Pour contribuer à une analyse juridique rigoureuse, il est important de rappeler que :
- Selon l’art. 346 du Code pénal péruvien, l’infraction de rébellion suppose un soulèvement armé impliquant la participation de plusieurs personnes, avec pour objectif de modifier l’ordre constitutionnel. Cela inclut des actes concrets tels que la prise de casernes ou de postes de police, des émeutes ou des manifestations violentes accompagnées de l’utilisation de toute sorte d’armes.
- Il est impératif de prouver toutes les circonstances prévues par cette disposition légale. Cela exige de démontrer qu’au moins deux personnes se sont concertées pour organiser un soulèvement armé, qu’elles disposaient des moyens matériels nécessaires, comme des armes, et qu’elles ont délibérément accompli des actes concrets.
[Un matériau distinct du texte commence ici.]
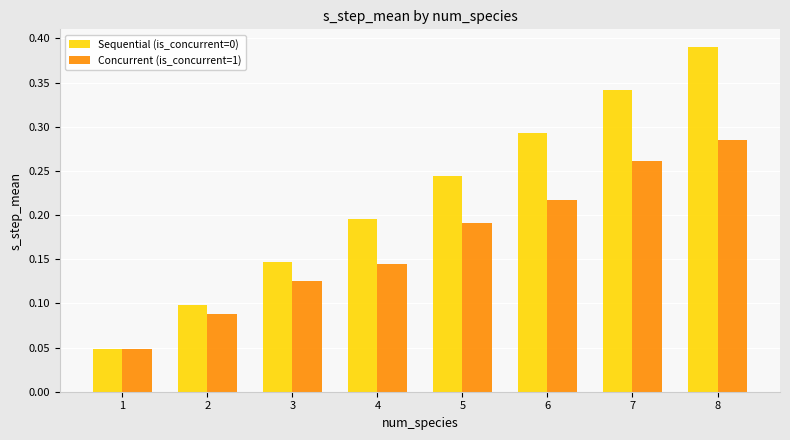

How many Concurrent (is_concurrent=1) values are between 0 and 1?

8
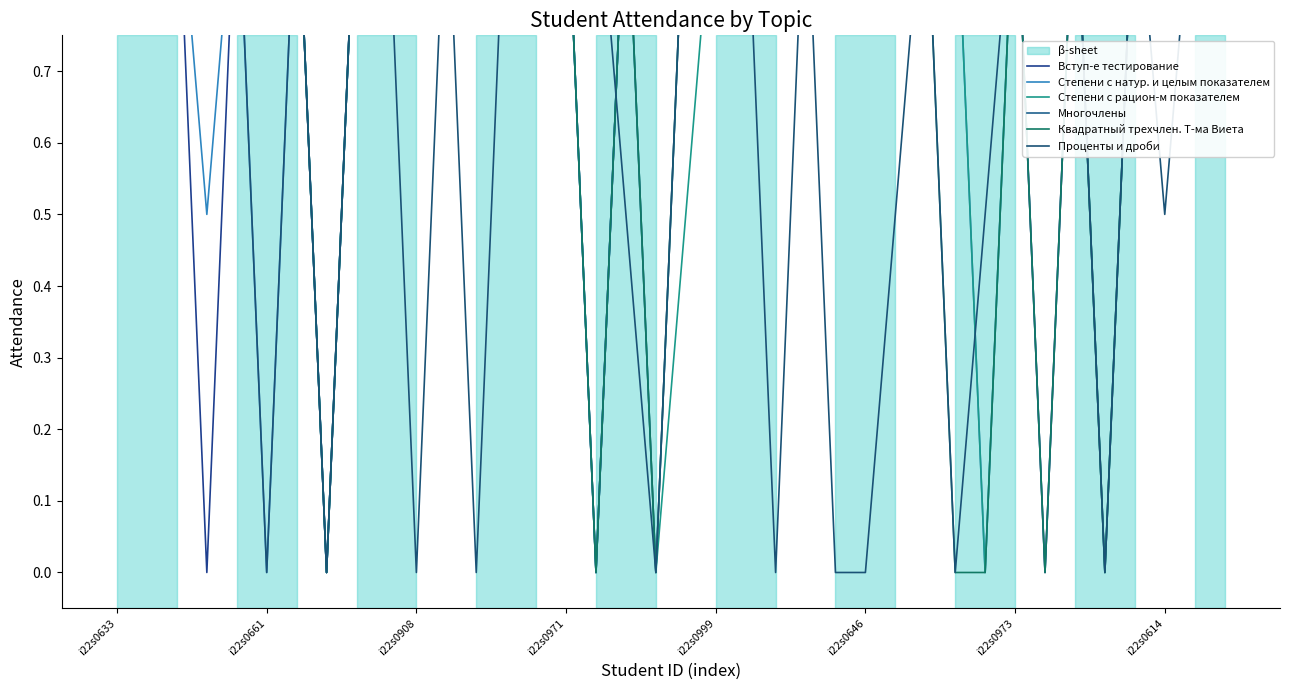

True or false: Степени с рацион-м показателем and Многочлены cross at least once.

False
- Si la réalisation complète d’actes subversifs est avérée, cela pourrait constituer un délit consommé. Dans le cas contraire, il conviendrait d’examiner s’il s’agit d’une tentative de rébellion ou d’un acte de conspiration, comme le prévoit l’art. 349 du Code pénal péruvien. Dans ce cadre, une simple « déclaration de rébellion » ne saurait être considérée comme suffisante.
- La manière dont l'art. 436 a été interprété semble indiquer que le concept d'« usage pratique de la langue » a été utilisé. Ce qui suggère que certains propos, dans certains contextes, pourraient générer des effets juridiques ou sociaux immédiats. Par exemple, une proclamation publique émise par une autorité de haut niveau pourrait être perçue comme un ordre implicite, même en l’absence de moyens matériels pour son exécution. Ce raisonnement ouvre un débat majeur sur les frontières entre l’intention et l’action effective dans le domaine pénal. Dans un sens plus large, sur la question de la criminalisation des intentions.
- En rédigeant l’art. 346, le législateur a adopté, comme chaque fois qu’il incrimine un comportement, et non simplement normative, avec la claire intention de dissuader les personnes de prendre les armes à des fins subversives. Interpréter ce précepte à travers le prisme de « l’usage opératoire du langage » revient à en dénaturer l’objectif, en assimilant une déclaration d’intention à une réalisation effective de l’acte prohibé.
- Une telle interprétation extensive risque d’entraîner un abus du droit pénal, élargissant indûment le début de l’action délictueuse à la tentative, à la conspiration, voire des actes préparatoires, ce qui fausse le principe de légalité.
- Un jugement reposant sur des interprétations aussi fragiles pourrait être contesté tant au niveau national qu’international. Par exemple, la Cour interaméricaine des droits de l’homme pourrait être saisie pour évaluer la proportionnalité des mesures adoptées et vérifier la correcte application des critères légaux.
Comparaison entre la Corée du Sud et le Pérou
En comparaison, la réalité de la Corée du Sud diffère significativement de celle du Pérou. Depuis l’instauration de la démocratie parlementaire en 1987, aucun acte dictatorial similaire à celui du président Yoon Suk-yeol ne s’est produit. En revanche, l’action de Pedro Castillo constitue un exemple supplémentaire de la crise politique, sociale et institutionnelle qui affecte le Pérou de manière endémique.
Bien qu’il soit difficile de comparer ces deux cas, cette mise en parallèle offre une opportunité de réflexion sur des enjeux fondamentaux tels que l’équilibre des pouvoirs et les garanties démocratiques. Une analyse ouverte et critique de ces événements est essentielle pour renforcer l’État de droit et promouvoir le respect des droits humains.
Ces événements démontrent l'affaiblissement du système démocratique, marqué par le développement exponentiel de divers extrémismes. Cela favorise l'émergence de régimes autoritaires, face à l'attitude désorientée et passive des entités, institutions et mouvements citoyens nationaux et internationaux.
Enfin, il est crucial de rappeler que les libertés d’expression et de pensée, notamment à travers la liberté de la presse, constituent des piliers fondamentaux pour améliorer la situation politique et sociale. Cependant, ces libertés doivent s’exercer avec responsabilité et rigueur, car elles représentent des outils essentiels pour forger une opinion publique informée et attachée à la démocratie.